Poised on the very edge of the land, the quiet and dilapidated coastal village of Dunnet Landing, Maine and its surrounding geography is the real protagonist at the heart of Sarah Orne Jewett’s collection of sketches – a masterpiece of what has been called “local colour writing”, so-called for the genre’s unassuming but perceptive attention to a very particular locale. I love these brief sketches for the portraits they paint of eccentric townsfolk, the goings-on of their small, out-of-the-way community, the unshowy but knowledgeable relationship between humans and the natural world (such as the tales’ herb woman, Almira Todd); at times, these tales teeter on the allegorical or the mythic, and celebrate the power of storytelling, especially female storytelling, in keeping a community and its histories alive. But we make a mistake, I think, in taking these romantic, nostalgic sketches of a town seemingly out-of-kilter with the chaos and energy of the modern world wholly at face value.

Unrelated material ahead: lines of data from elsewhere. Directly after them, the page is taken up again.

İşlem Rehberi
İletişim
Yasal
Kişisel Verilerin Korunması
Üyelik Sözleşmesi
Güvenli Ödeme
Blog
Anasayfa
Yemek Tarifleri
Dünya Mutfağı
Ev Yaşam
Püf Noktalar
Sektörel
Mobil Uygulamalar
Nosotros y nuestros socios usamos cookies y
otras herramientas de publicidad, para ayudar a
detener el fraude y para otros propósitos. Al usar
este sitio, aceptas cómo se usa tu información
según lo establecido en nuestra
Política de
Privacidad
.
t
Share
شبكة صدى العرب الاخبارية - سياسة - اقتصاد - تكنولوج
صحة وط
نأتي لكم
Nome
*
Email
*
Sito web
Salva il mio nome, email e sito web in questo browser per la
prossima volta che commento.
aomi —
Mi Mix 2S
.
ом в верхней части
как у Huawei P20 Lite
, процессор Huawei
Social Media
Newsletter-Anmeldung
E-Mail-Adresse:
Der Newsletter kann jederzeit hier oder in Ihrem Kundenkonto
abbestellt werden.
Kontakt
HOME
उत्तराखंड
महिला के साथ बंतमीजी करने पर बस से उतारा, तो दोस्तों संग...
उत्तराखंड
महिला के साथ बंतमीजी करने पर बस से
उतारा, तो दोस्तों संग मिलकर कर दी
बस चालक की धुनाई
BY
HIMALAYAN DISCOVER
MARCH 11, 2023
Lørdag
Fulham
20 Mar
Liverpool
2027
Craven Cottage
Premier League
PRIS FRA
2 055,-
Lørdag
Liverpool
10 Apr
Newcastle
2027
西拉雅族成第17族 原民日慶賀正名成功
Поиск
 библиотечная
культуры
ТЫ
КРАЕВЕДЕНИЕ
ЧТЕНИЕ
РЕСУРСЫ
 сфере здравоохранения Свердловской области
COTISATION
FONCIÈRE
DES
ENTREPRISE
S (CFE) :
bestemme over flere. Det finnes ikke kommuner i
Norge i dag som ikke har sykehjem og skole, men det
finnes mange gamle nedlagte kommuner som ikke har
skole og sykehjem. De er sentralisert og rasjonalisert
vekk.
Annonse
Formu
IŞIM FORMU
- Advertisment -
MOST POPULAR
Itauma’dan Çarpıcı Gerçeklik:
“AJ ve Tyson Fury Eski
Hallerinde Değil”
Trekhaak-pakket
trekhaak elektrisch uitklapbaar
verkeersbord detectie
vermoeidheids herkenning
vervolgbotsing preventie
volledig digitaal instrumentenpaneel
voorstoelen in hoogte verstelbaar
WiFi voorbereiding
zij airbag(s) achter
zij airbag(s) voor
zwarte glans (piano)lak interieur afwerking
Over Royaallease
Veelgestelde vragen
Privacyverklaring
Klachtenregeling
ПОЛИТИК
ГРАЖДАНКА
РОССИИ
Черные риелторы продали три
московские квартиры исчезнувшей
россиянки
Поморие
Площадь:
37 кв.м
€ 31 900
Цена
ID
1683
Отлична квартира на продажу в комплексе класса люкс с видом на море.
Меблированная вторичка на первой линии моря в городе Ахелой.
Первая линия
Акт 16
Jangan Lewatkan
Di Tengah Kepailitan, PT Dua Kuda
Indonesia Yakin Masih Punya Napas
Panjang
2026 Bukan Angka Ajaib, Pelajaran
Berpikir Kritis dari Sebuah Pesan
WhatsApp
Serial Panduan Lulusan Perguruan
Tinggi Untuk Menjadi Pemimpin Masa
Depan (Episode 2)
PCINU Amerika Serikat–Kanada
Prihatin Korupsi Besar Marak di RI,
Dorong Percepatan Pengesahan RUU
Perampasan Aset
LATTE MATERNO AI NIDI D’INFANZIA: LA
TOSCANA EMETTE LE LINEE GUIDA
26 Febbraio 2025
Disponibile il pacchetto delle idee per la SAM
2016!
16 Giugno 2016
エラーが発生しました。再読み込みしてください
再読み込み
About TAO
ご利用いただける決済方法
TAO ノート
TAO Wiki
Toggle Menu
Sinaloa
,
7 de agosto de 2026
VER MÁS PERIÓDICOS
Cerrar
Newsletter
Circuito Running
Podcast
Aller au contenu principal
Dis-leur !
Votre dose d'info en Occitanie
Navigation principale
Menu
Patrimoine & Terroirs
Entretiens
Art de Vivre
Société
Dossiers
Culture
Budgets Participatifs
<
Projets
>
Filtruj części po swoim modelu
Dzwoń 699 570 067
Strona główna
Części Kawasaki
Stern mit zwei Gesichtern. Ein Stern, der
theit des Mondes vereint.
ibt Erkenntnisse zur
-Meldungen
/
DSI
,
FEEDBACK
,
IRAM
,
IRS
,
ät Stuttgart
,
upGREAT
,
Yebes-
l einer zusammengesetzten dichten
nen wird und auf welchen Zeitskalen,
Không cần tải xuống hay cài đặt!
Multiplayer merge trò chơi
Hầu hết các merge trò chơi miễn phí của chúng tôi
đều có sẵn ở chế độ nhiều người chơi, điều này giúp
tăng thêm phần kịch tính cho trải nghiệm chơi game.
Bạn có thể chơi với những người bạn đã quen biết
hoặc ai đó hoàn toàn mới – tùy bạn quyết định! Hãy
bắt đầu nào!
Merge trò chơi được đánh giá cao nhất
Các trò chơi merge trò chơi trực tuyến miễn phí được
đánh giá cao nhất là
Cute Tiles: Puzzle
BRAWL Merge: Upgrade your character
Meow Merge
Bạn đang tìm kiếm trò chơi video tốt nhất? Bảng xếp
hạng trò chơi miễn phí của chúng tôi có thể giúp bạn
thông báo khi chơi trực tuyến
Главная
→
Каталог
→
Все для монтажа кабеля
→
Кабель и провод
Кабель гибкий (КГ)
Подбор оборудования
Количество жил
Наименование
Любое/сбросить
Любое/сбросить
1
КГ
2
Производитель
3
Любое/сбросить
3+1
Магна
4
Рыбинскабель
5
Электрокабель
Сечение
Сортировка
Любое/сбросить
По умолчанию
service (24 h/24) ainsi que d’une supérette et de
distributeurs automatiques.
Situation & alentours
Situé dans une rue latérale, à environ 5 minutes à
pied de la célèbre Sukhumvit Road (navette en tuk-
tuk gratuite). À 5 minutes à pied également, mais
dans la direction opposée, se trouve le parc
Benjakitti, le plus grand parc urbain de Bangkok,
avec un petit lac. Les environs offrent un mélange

There are darker and more radical undercurrents eddying in these waters. The legacy of New England’s profound gothic tradition impinges on Jewett’s world, in the witch-like figure of Almira Todd, for instance. The relationship between women and the landscape looks ahead to the more overtly queer landscape writing of another writer of the US’s eastern seaboard, the poet H.D; and the intertwining here of the paean to a fast-passing way of life and the cosmic resonance of this observation finds its successor in a poem like Elizabeth Bishop’s ‘At the Fishhouses’.